Work to be completed
In the article about the Chevy Volt's first year, what electric range does the EPA certify for the Volt?

Given text
Chevy Volt Electric Car, Age 1: Can It Survive Toddler Years?
Editor’s Note: EarthTechling, always looking to forward the cleantech revolution conversation, is proud to bring you this story via a cross post from partner Green Car Reports. Author credit goes to John Voelcker.
One year ago today, the very first 2011 Chevrolet Volt range-extended electric car was delivered to a retail buyer, in Denville, New Jersey.
The Volt was intended not only to be the first production plug-in electric car from General Motors–erasing memories of the ill-fated EV1–but to serve as a technology halo car for the just-bailed-out company.

image via Chevrolet
What a difference a year makes.
Against a steady drumbeat of anti-Volt diatribes from the occasionally fact-free Fox News, the Volt has racked up some interesting numbers.
- Garage fires: 2 (in Barkhamsted, Connecticut, andMooresville, South Carolina, both deemed by local fire marshals to have nothing to do with the Volt and ignored by buyers)
- Electric range: 35 miles (as certified by the EPA)
- MPG in gasoline mode: 37 mpg (also as per the EPA)
- Sales shortfall: 2,000 units, roughly (GM said it would sell 10,000 Volts in 2011; it won’t, with the likely total being closer to 7,500)
- Weeks until wrecked Volt battery pack caught fire: 3 (in a car sitting in a yard in Wisconsin after it was demolished in an NHTSA crash test)
- Unexpected announcements by GM CEO Dan Akerson: 2 or more (he caught his own staff by surprise in saying GM would buy back any Volt from owners with safety concerns, and last yearhinted he’d double Volt production in 2012, which won’t happen)

Provided records

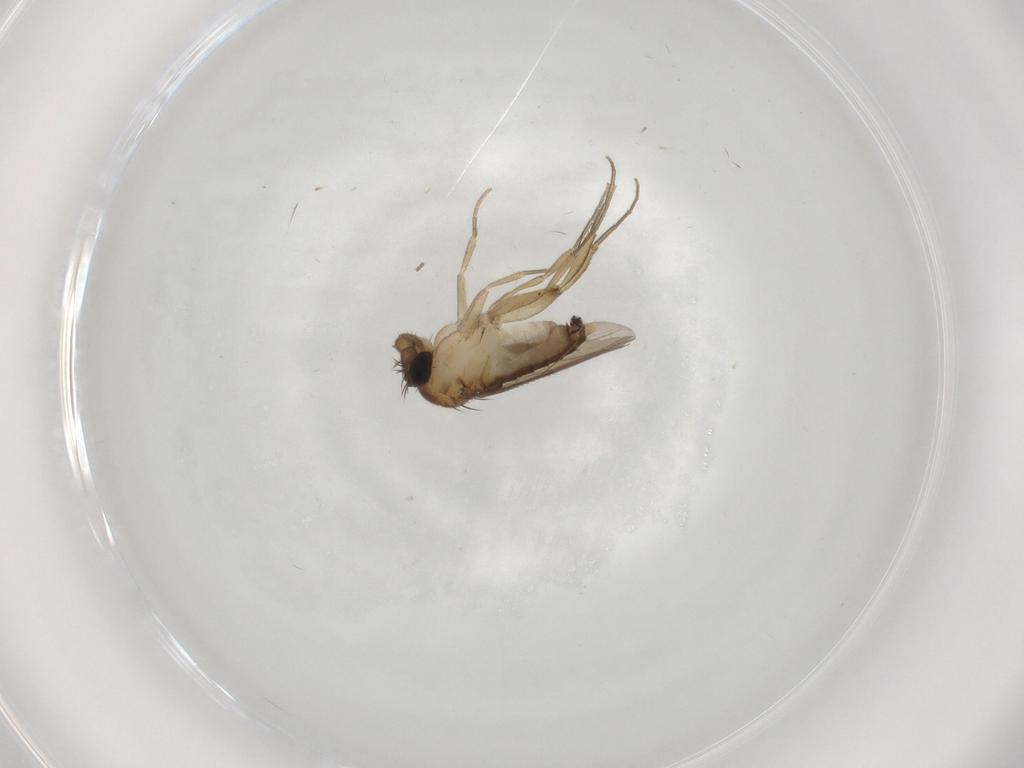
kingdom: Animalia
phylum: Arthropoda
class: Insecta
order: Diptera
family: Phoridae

...

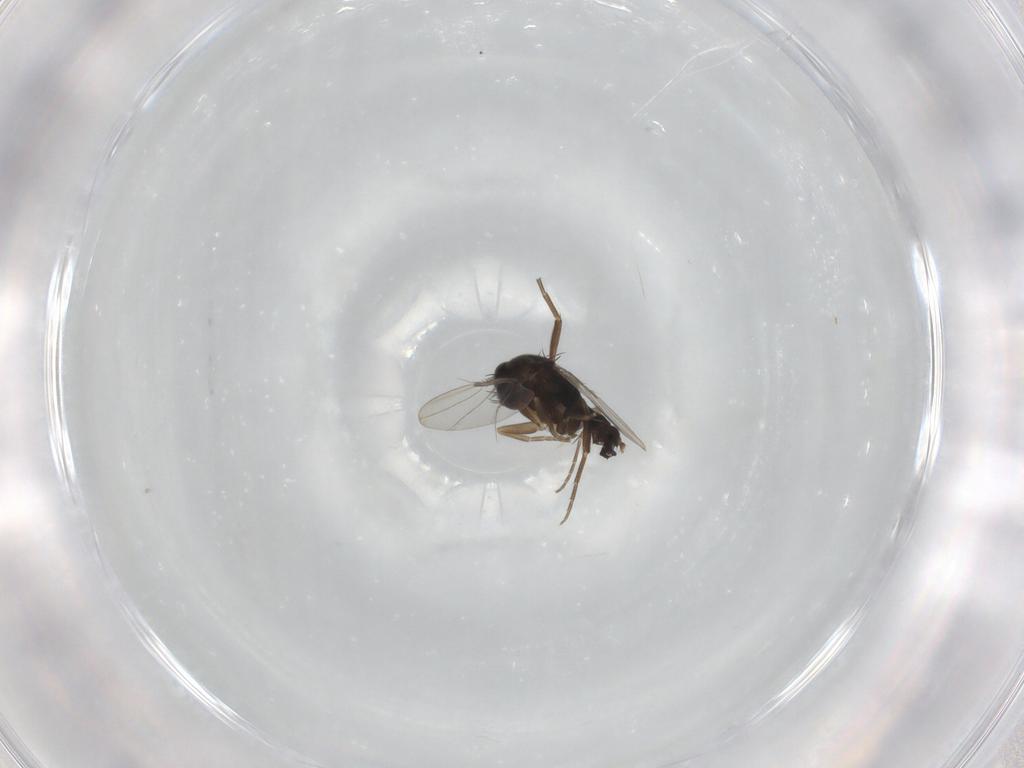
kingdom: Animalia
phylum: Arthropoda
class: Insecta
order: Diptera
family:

Response below
35 miles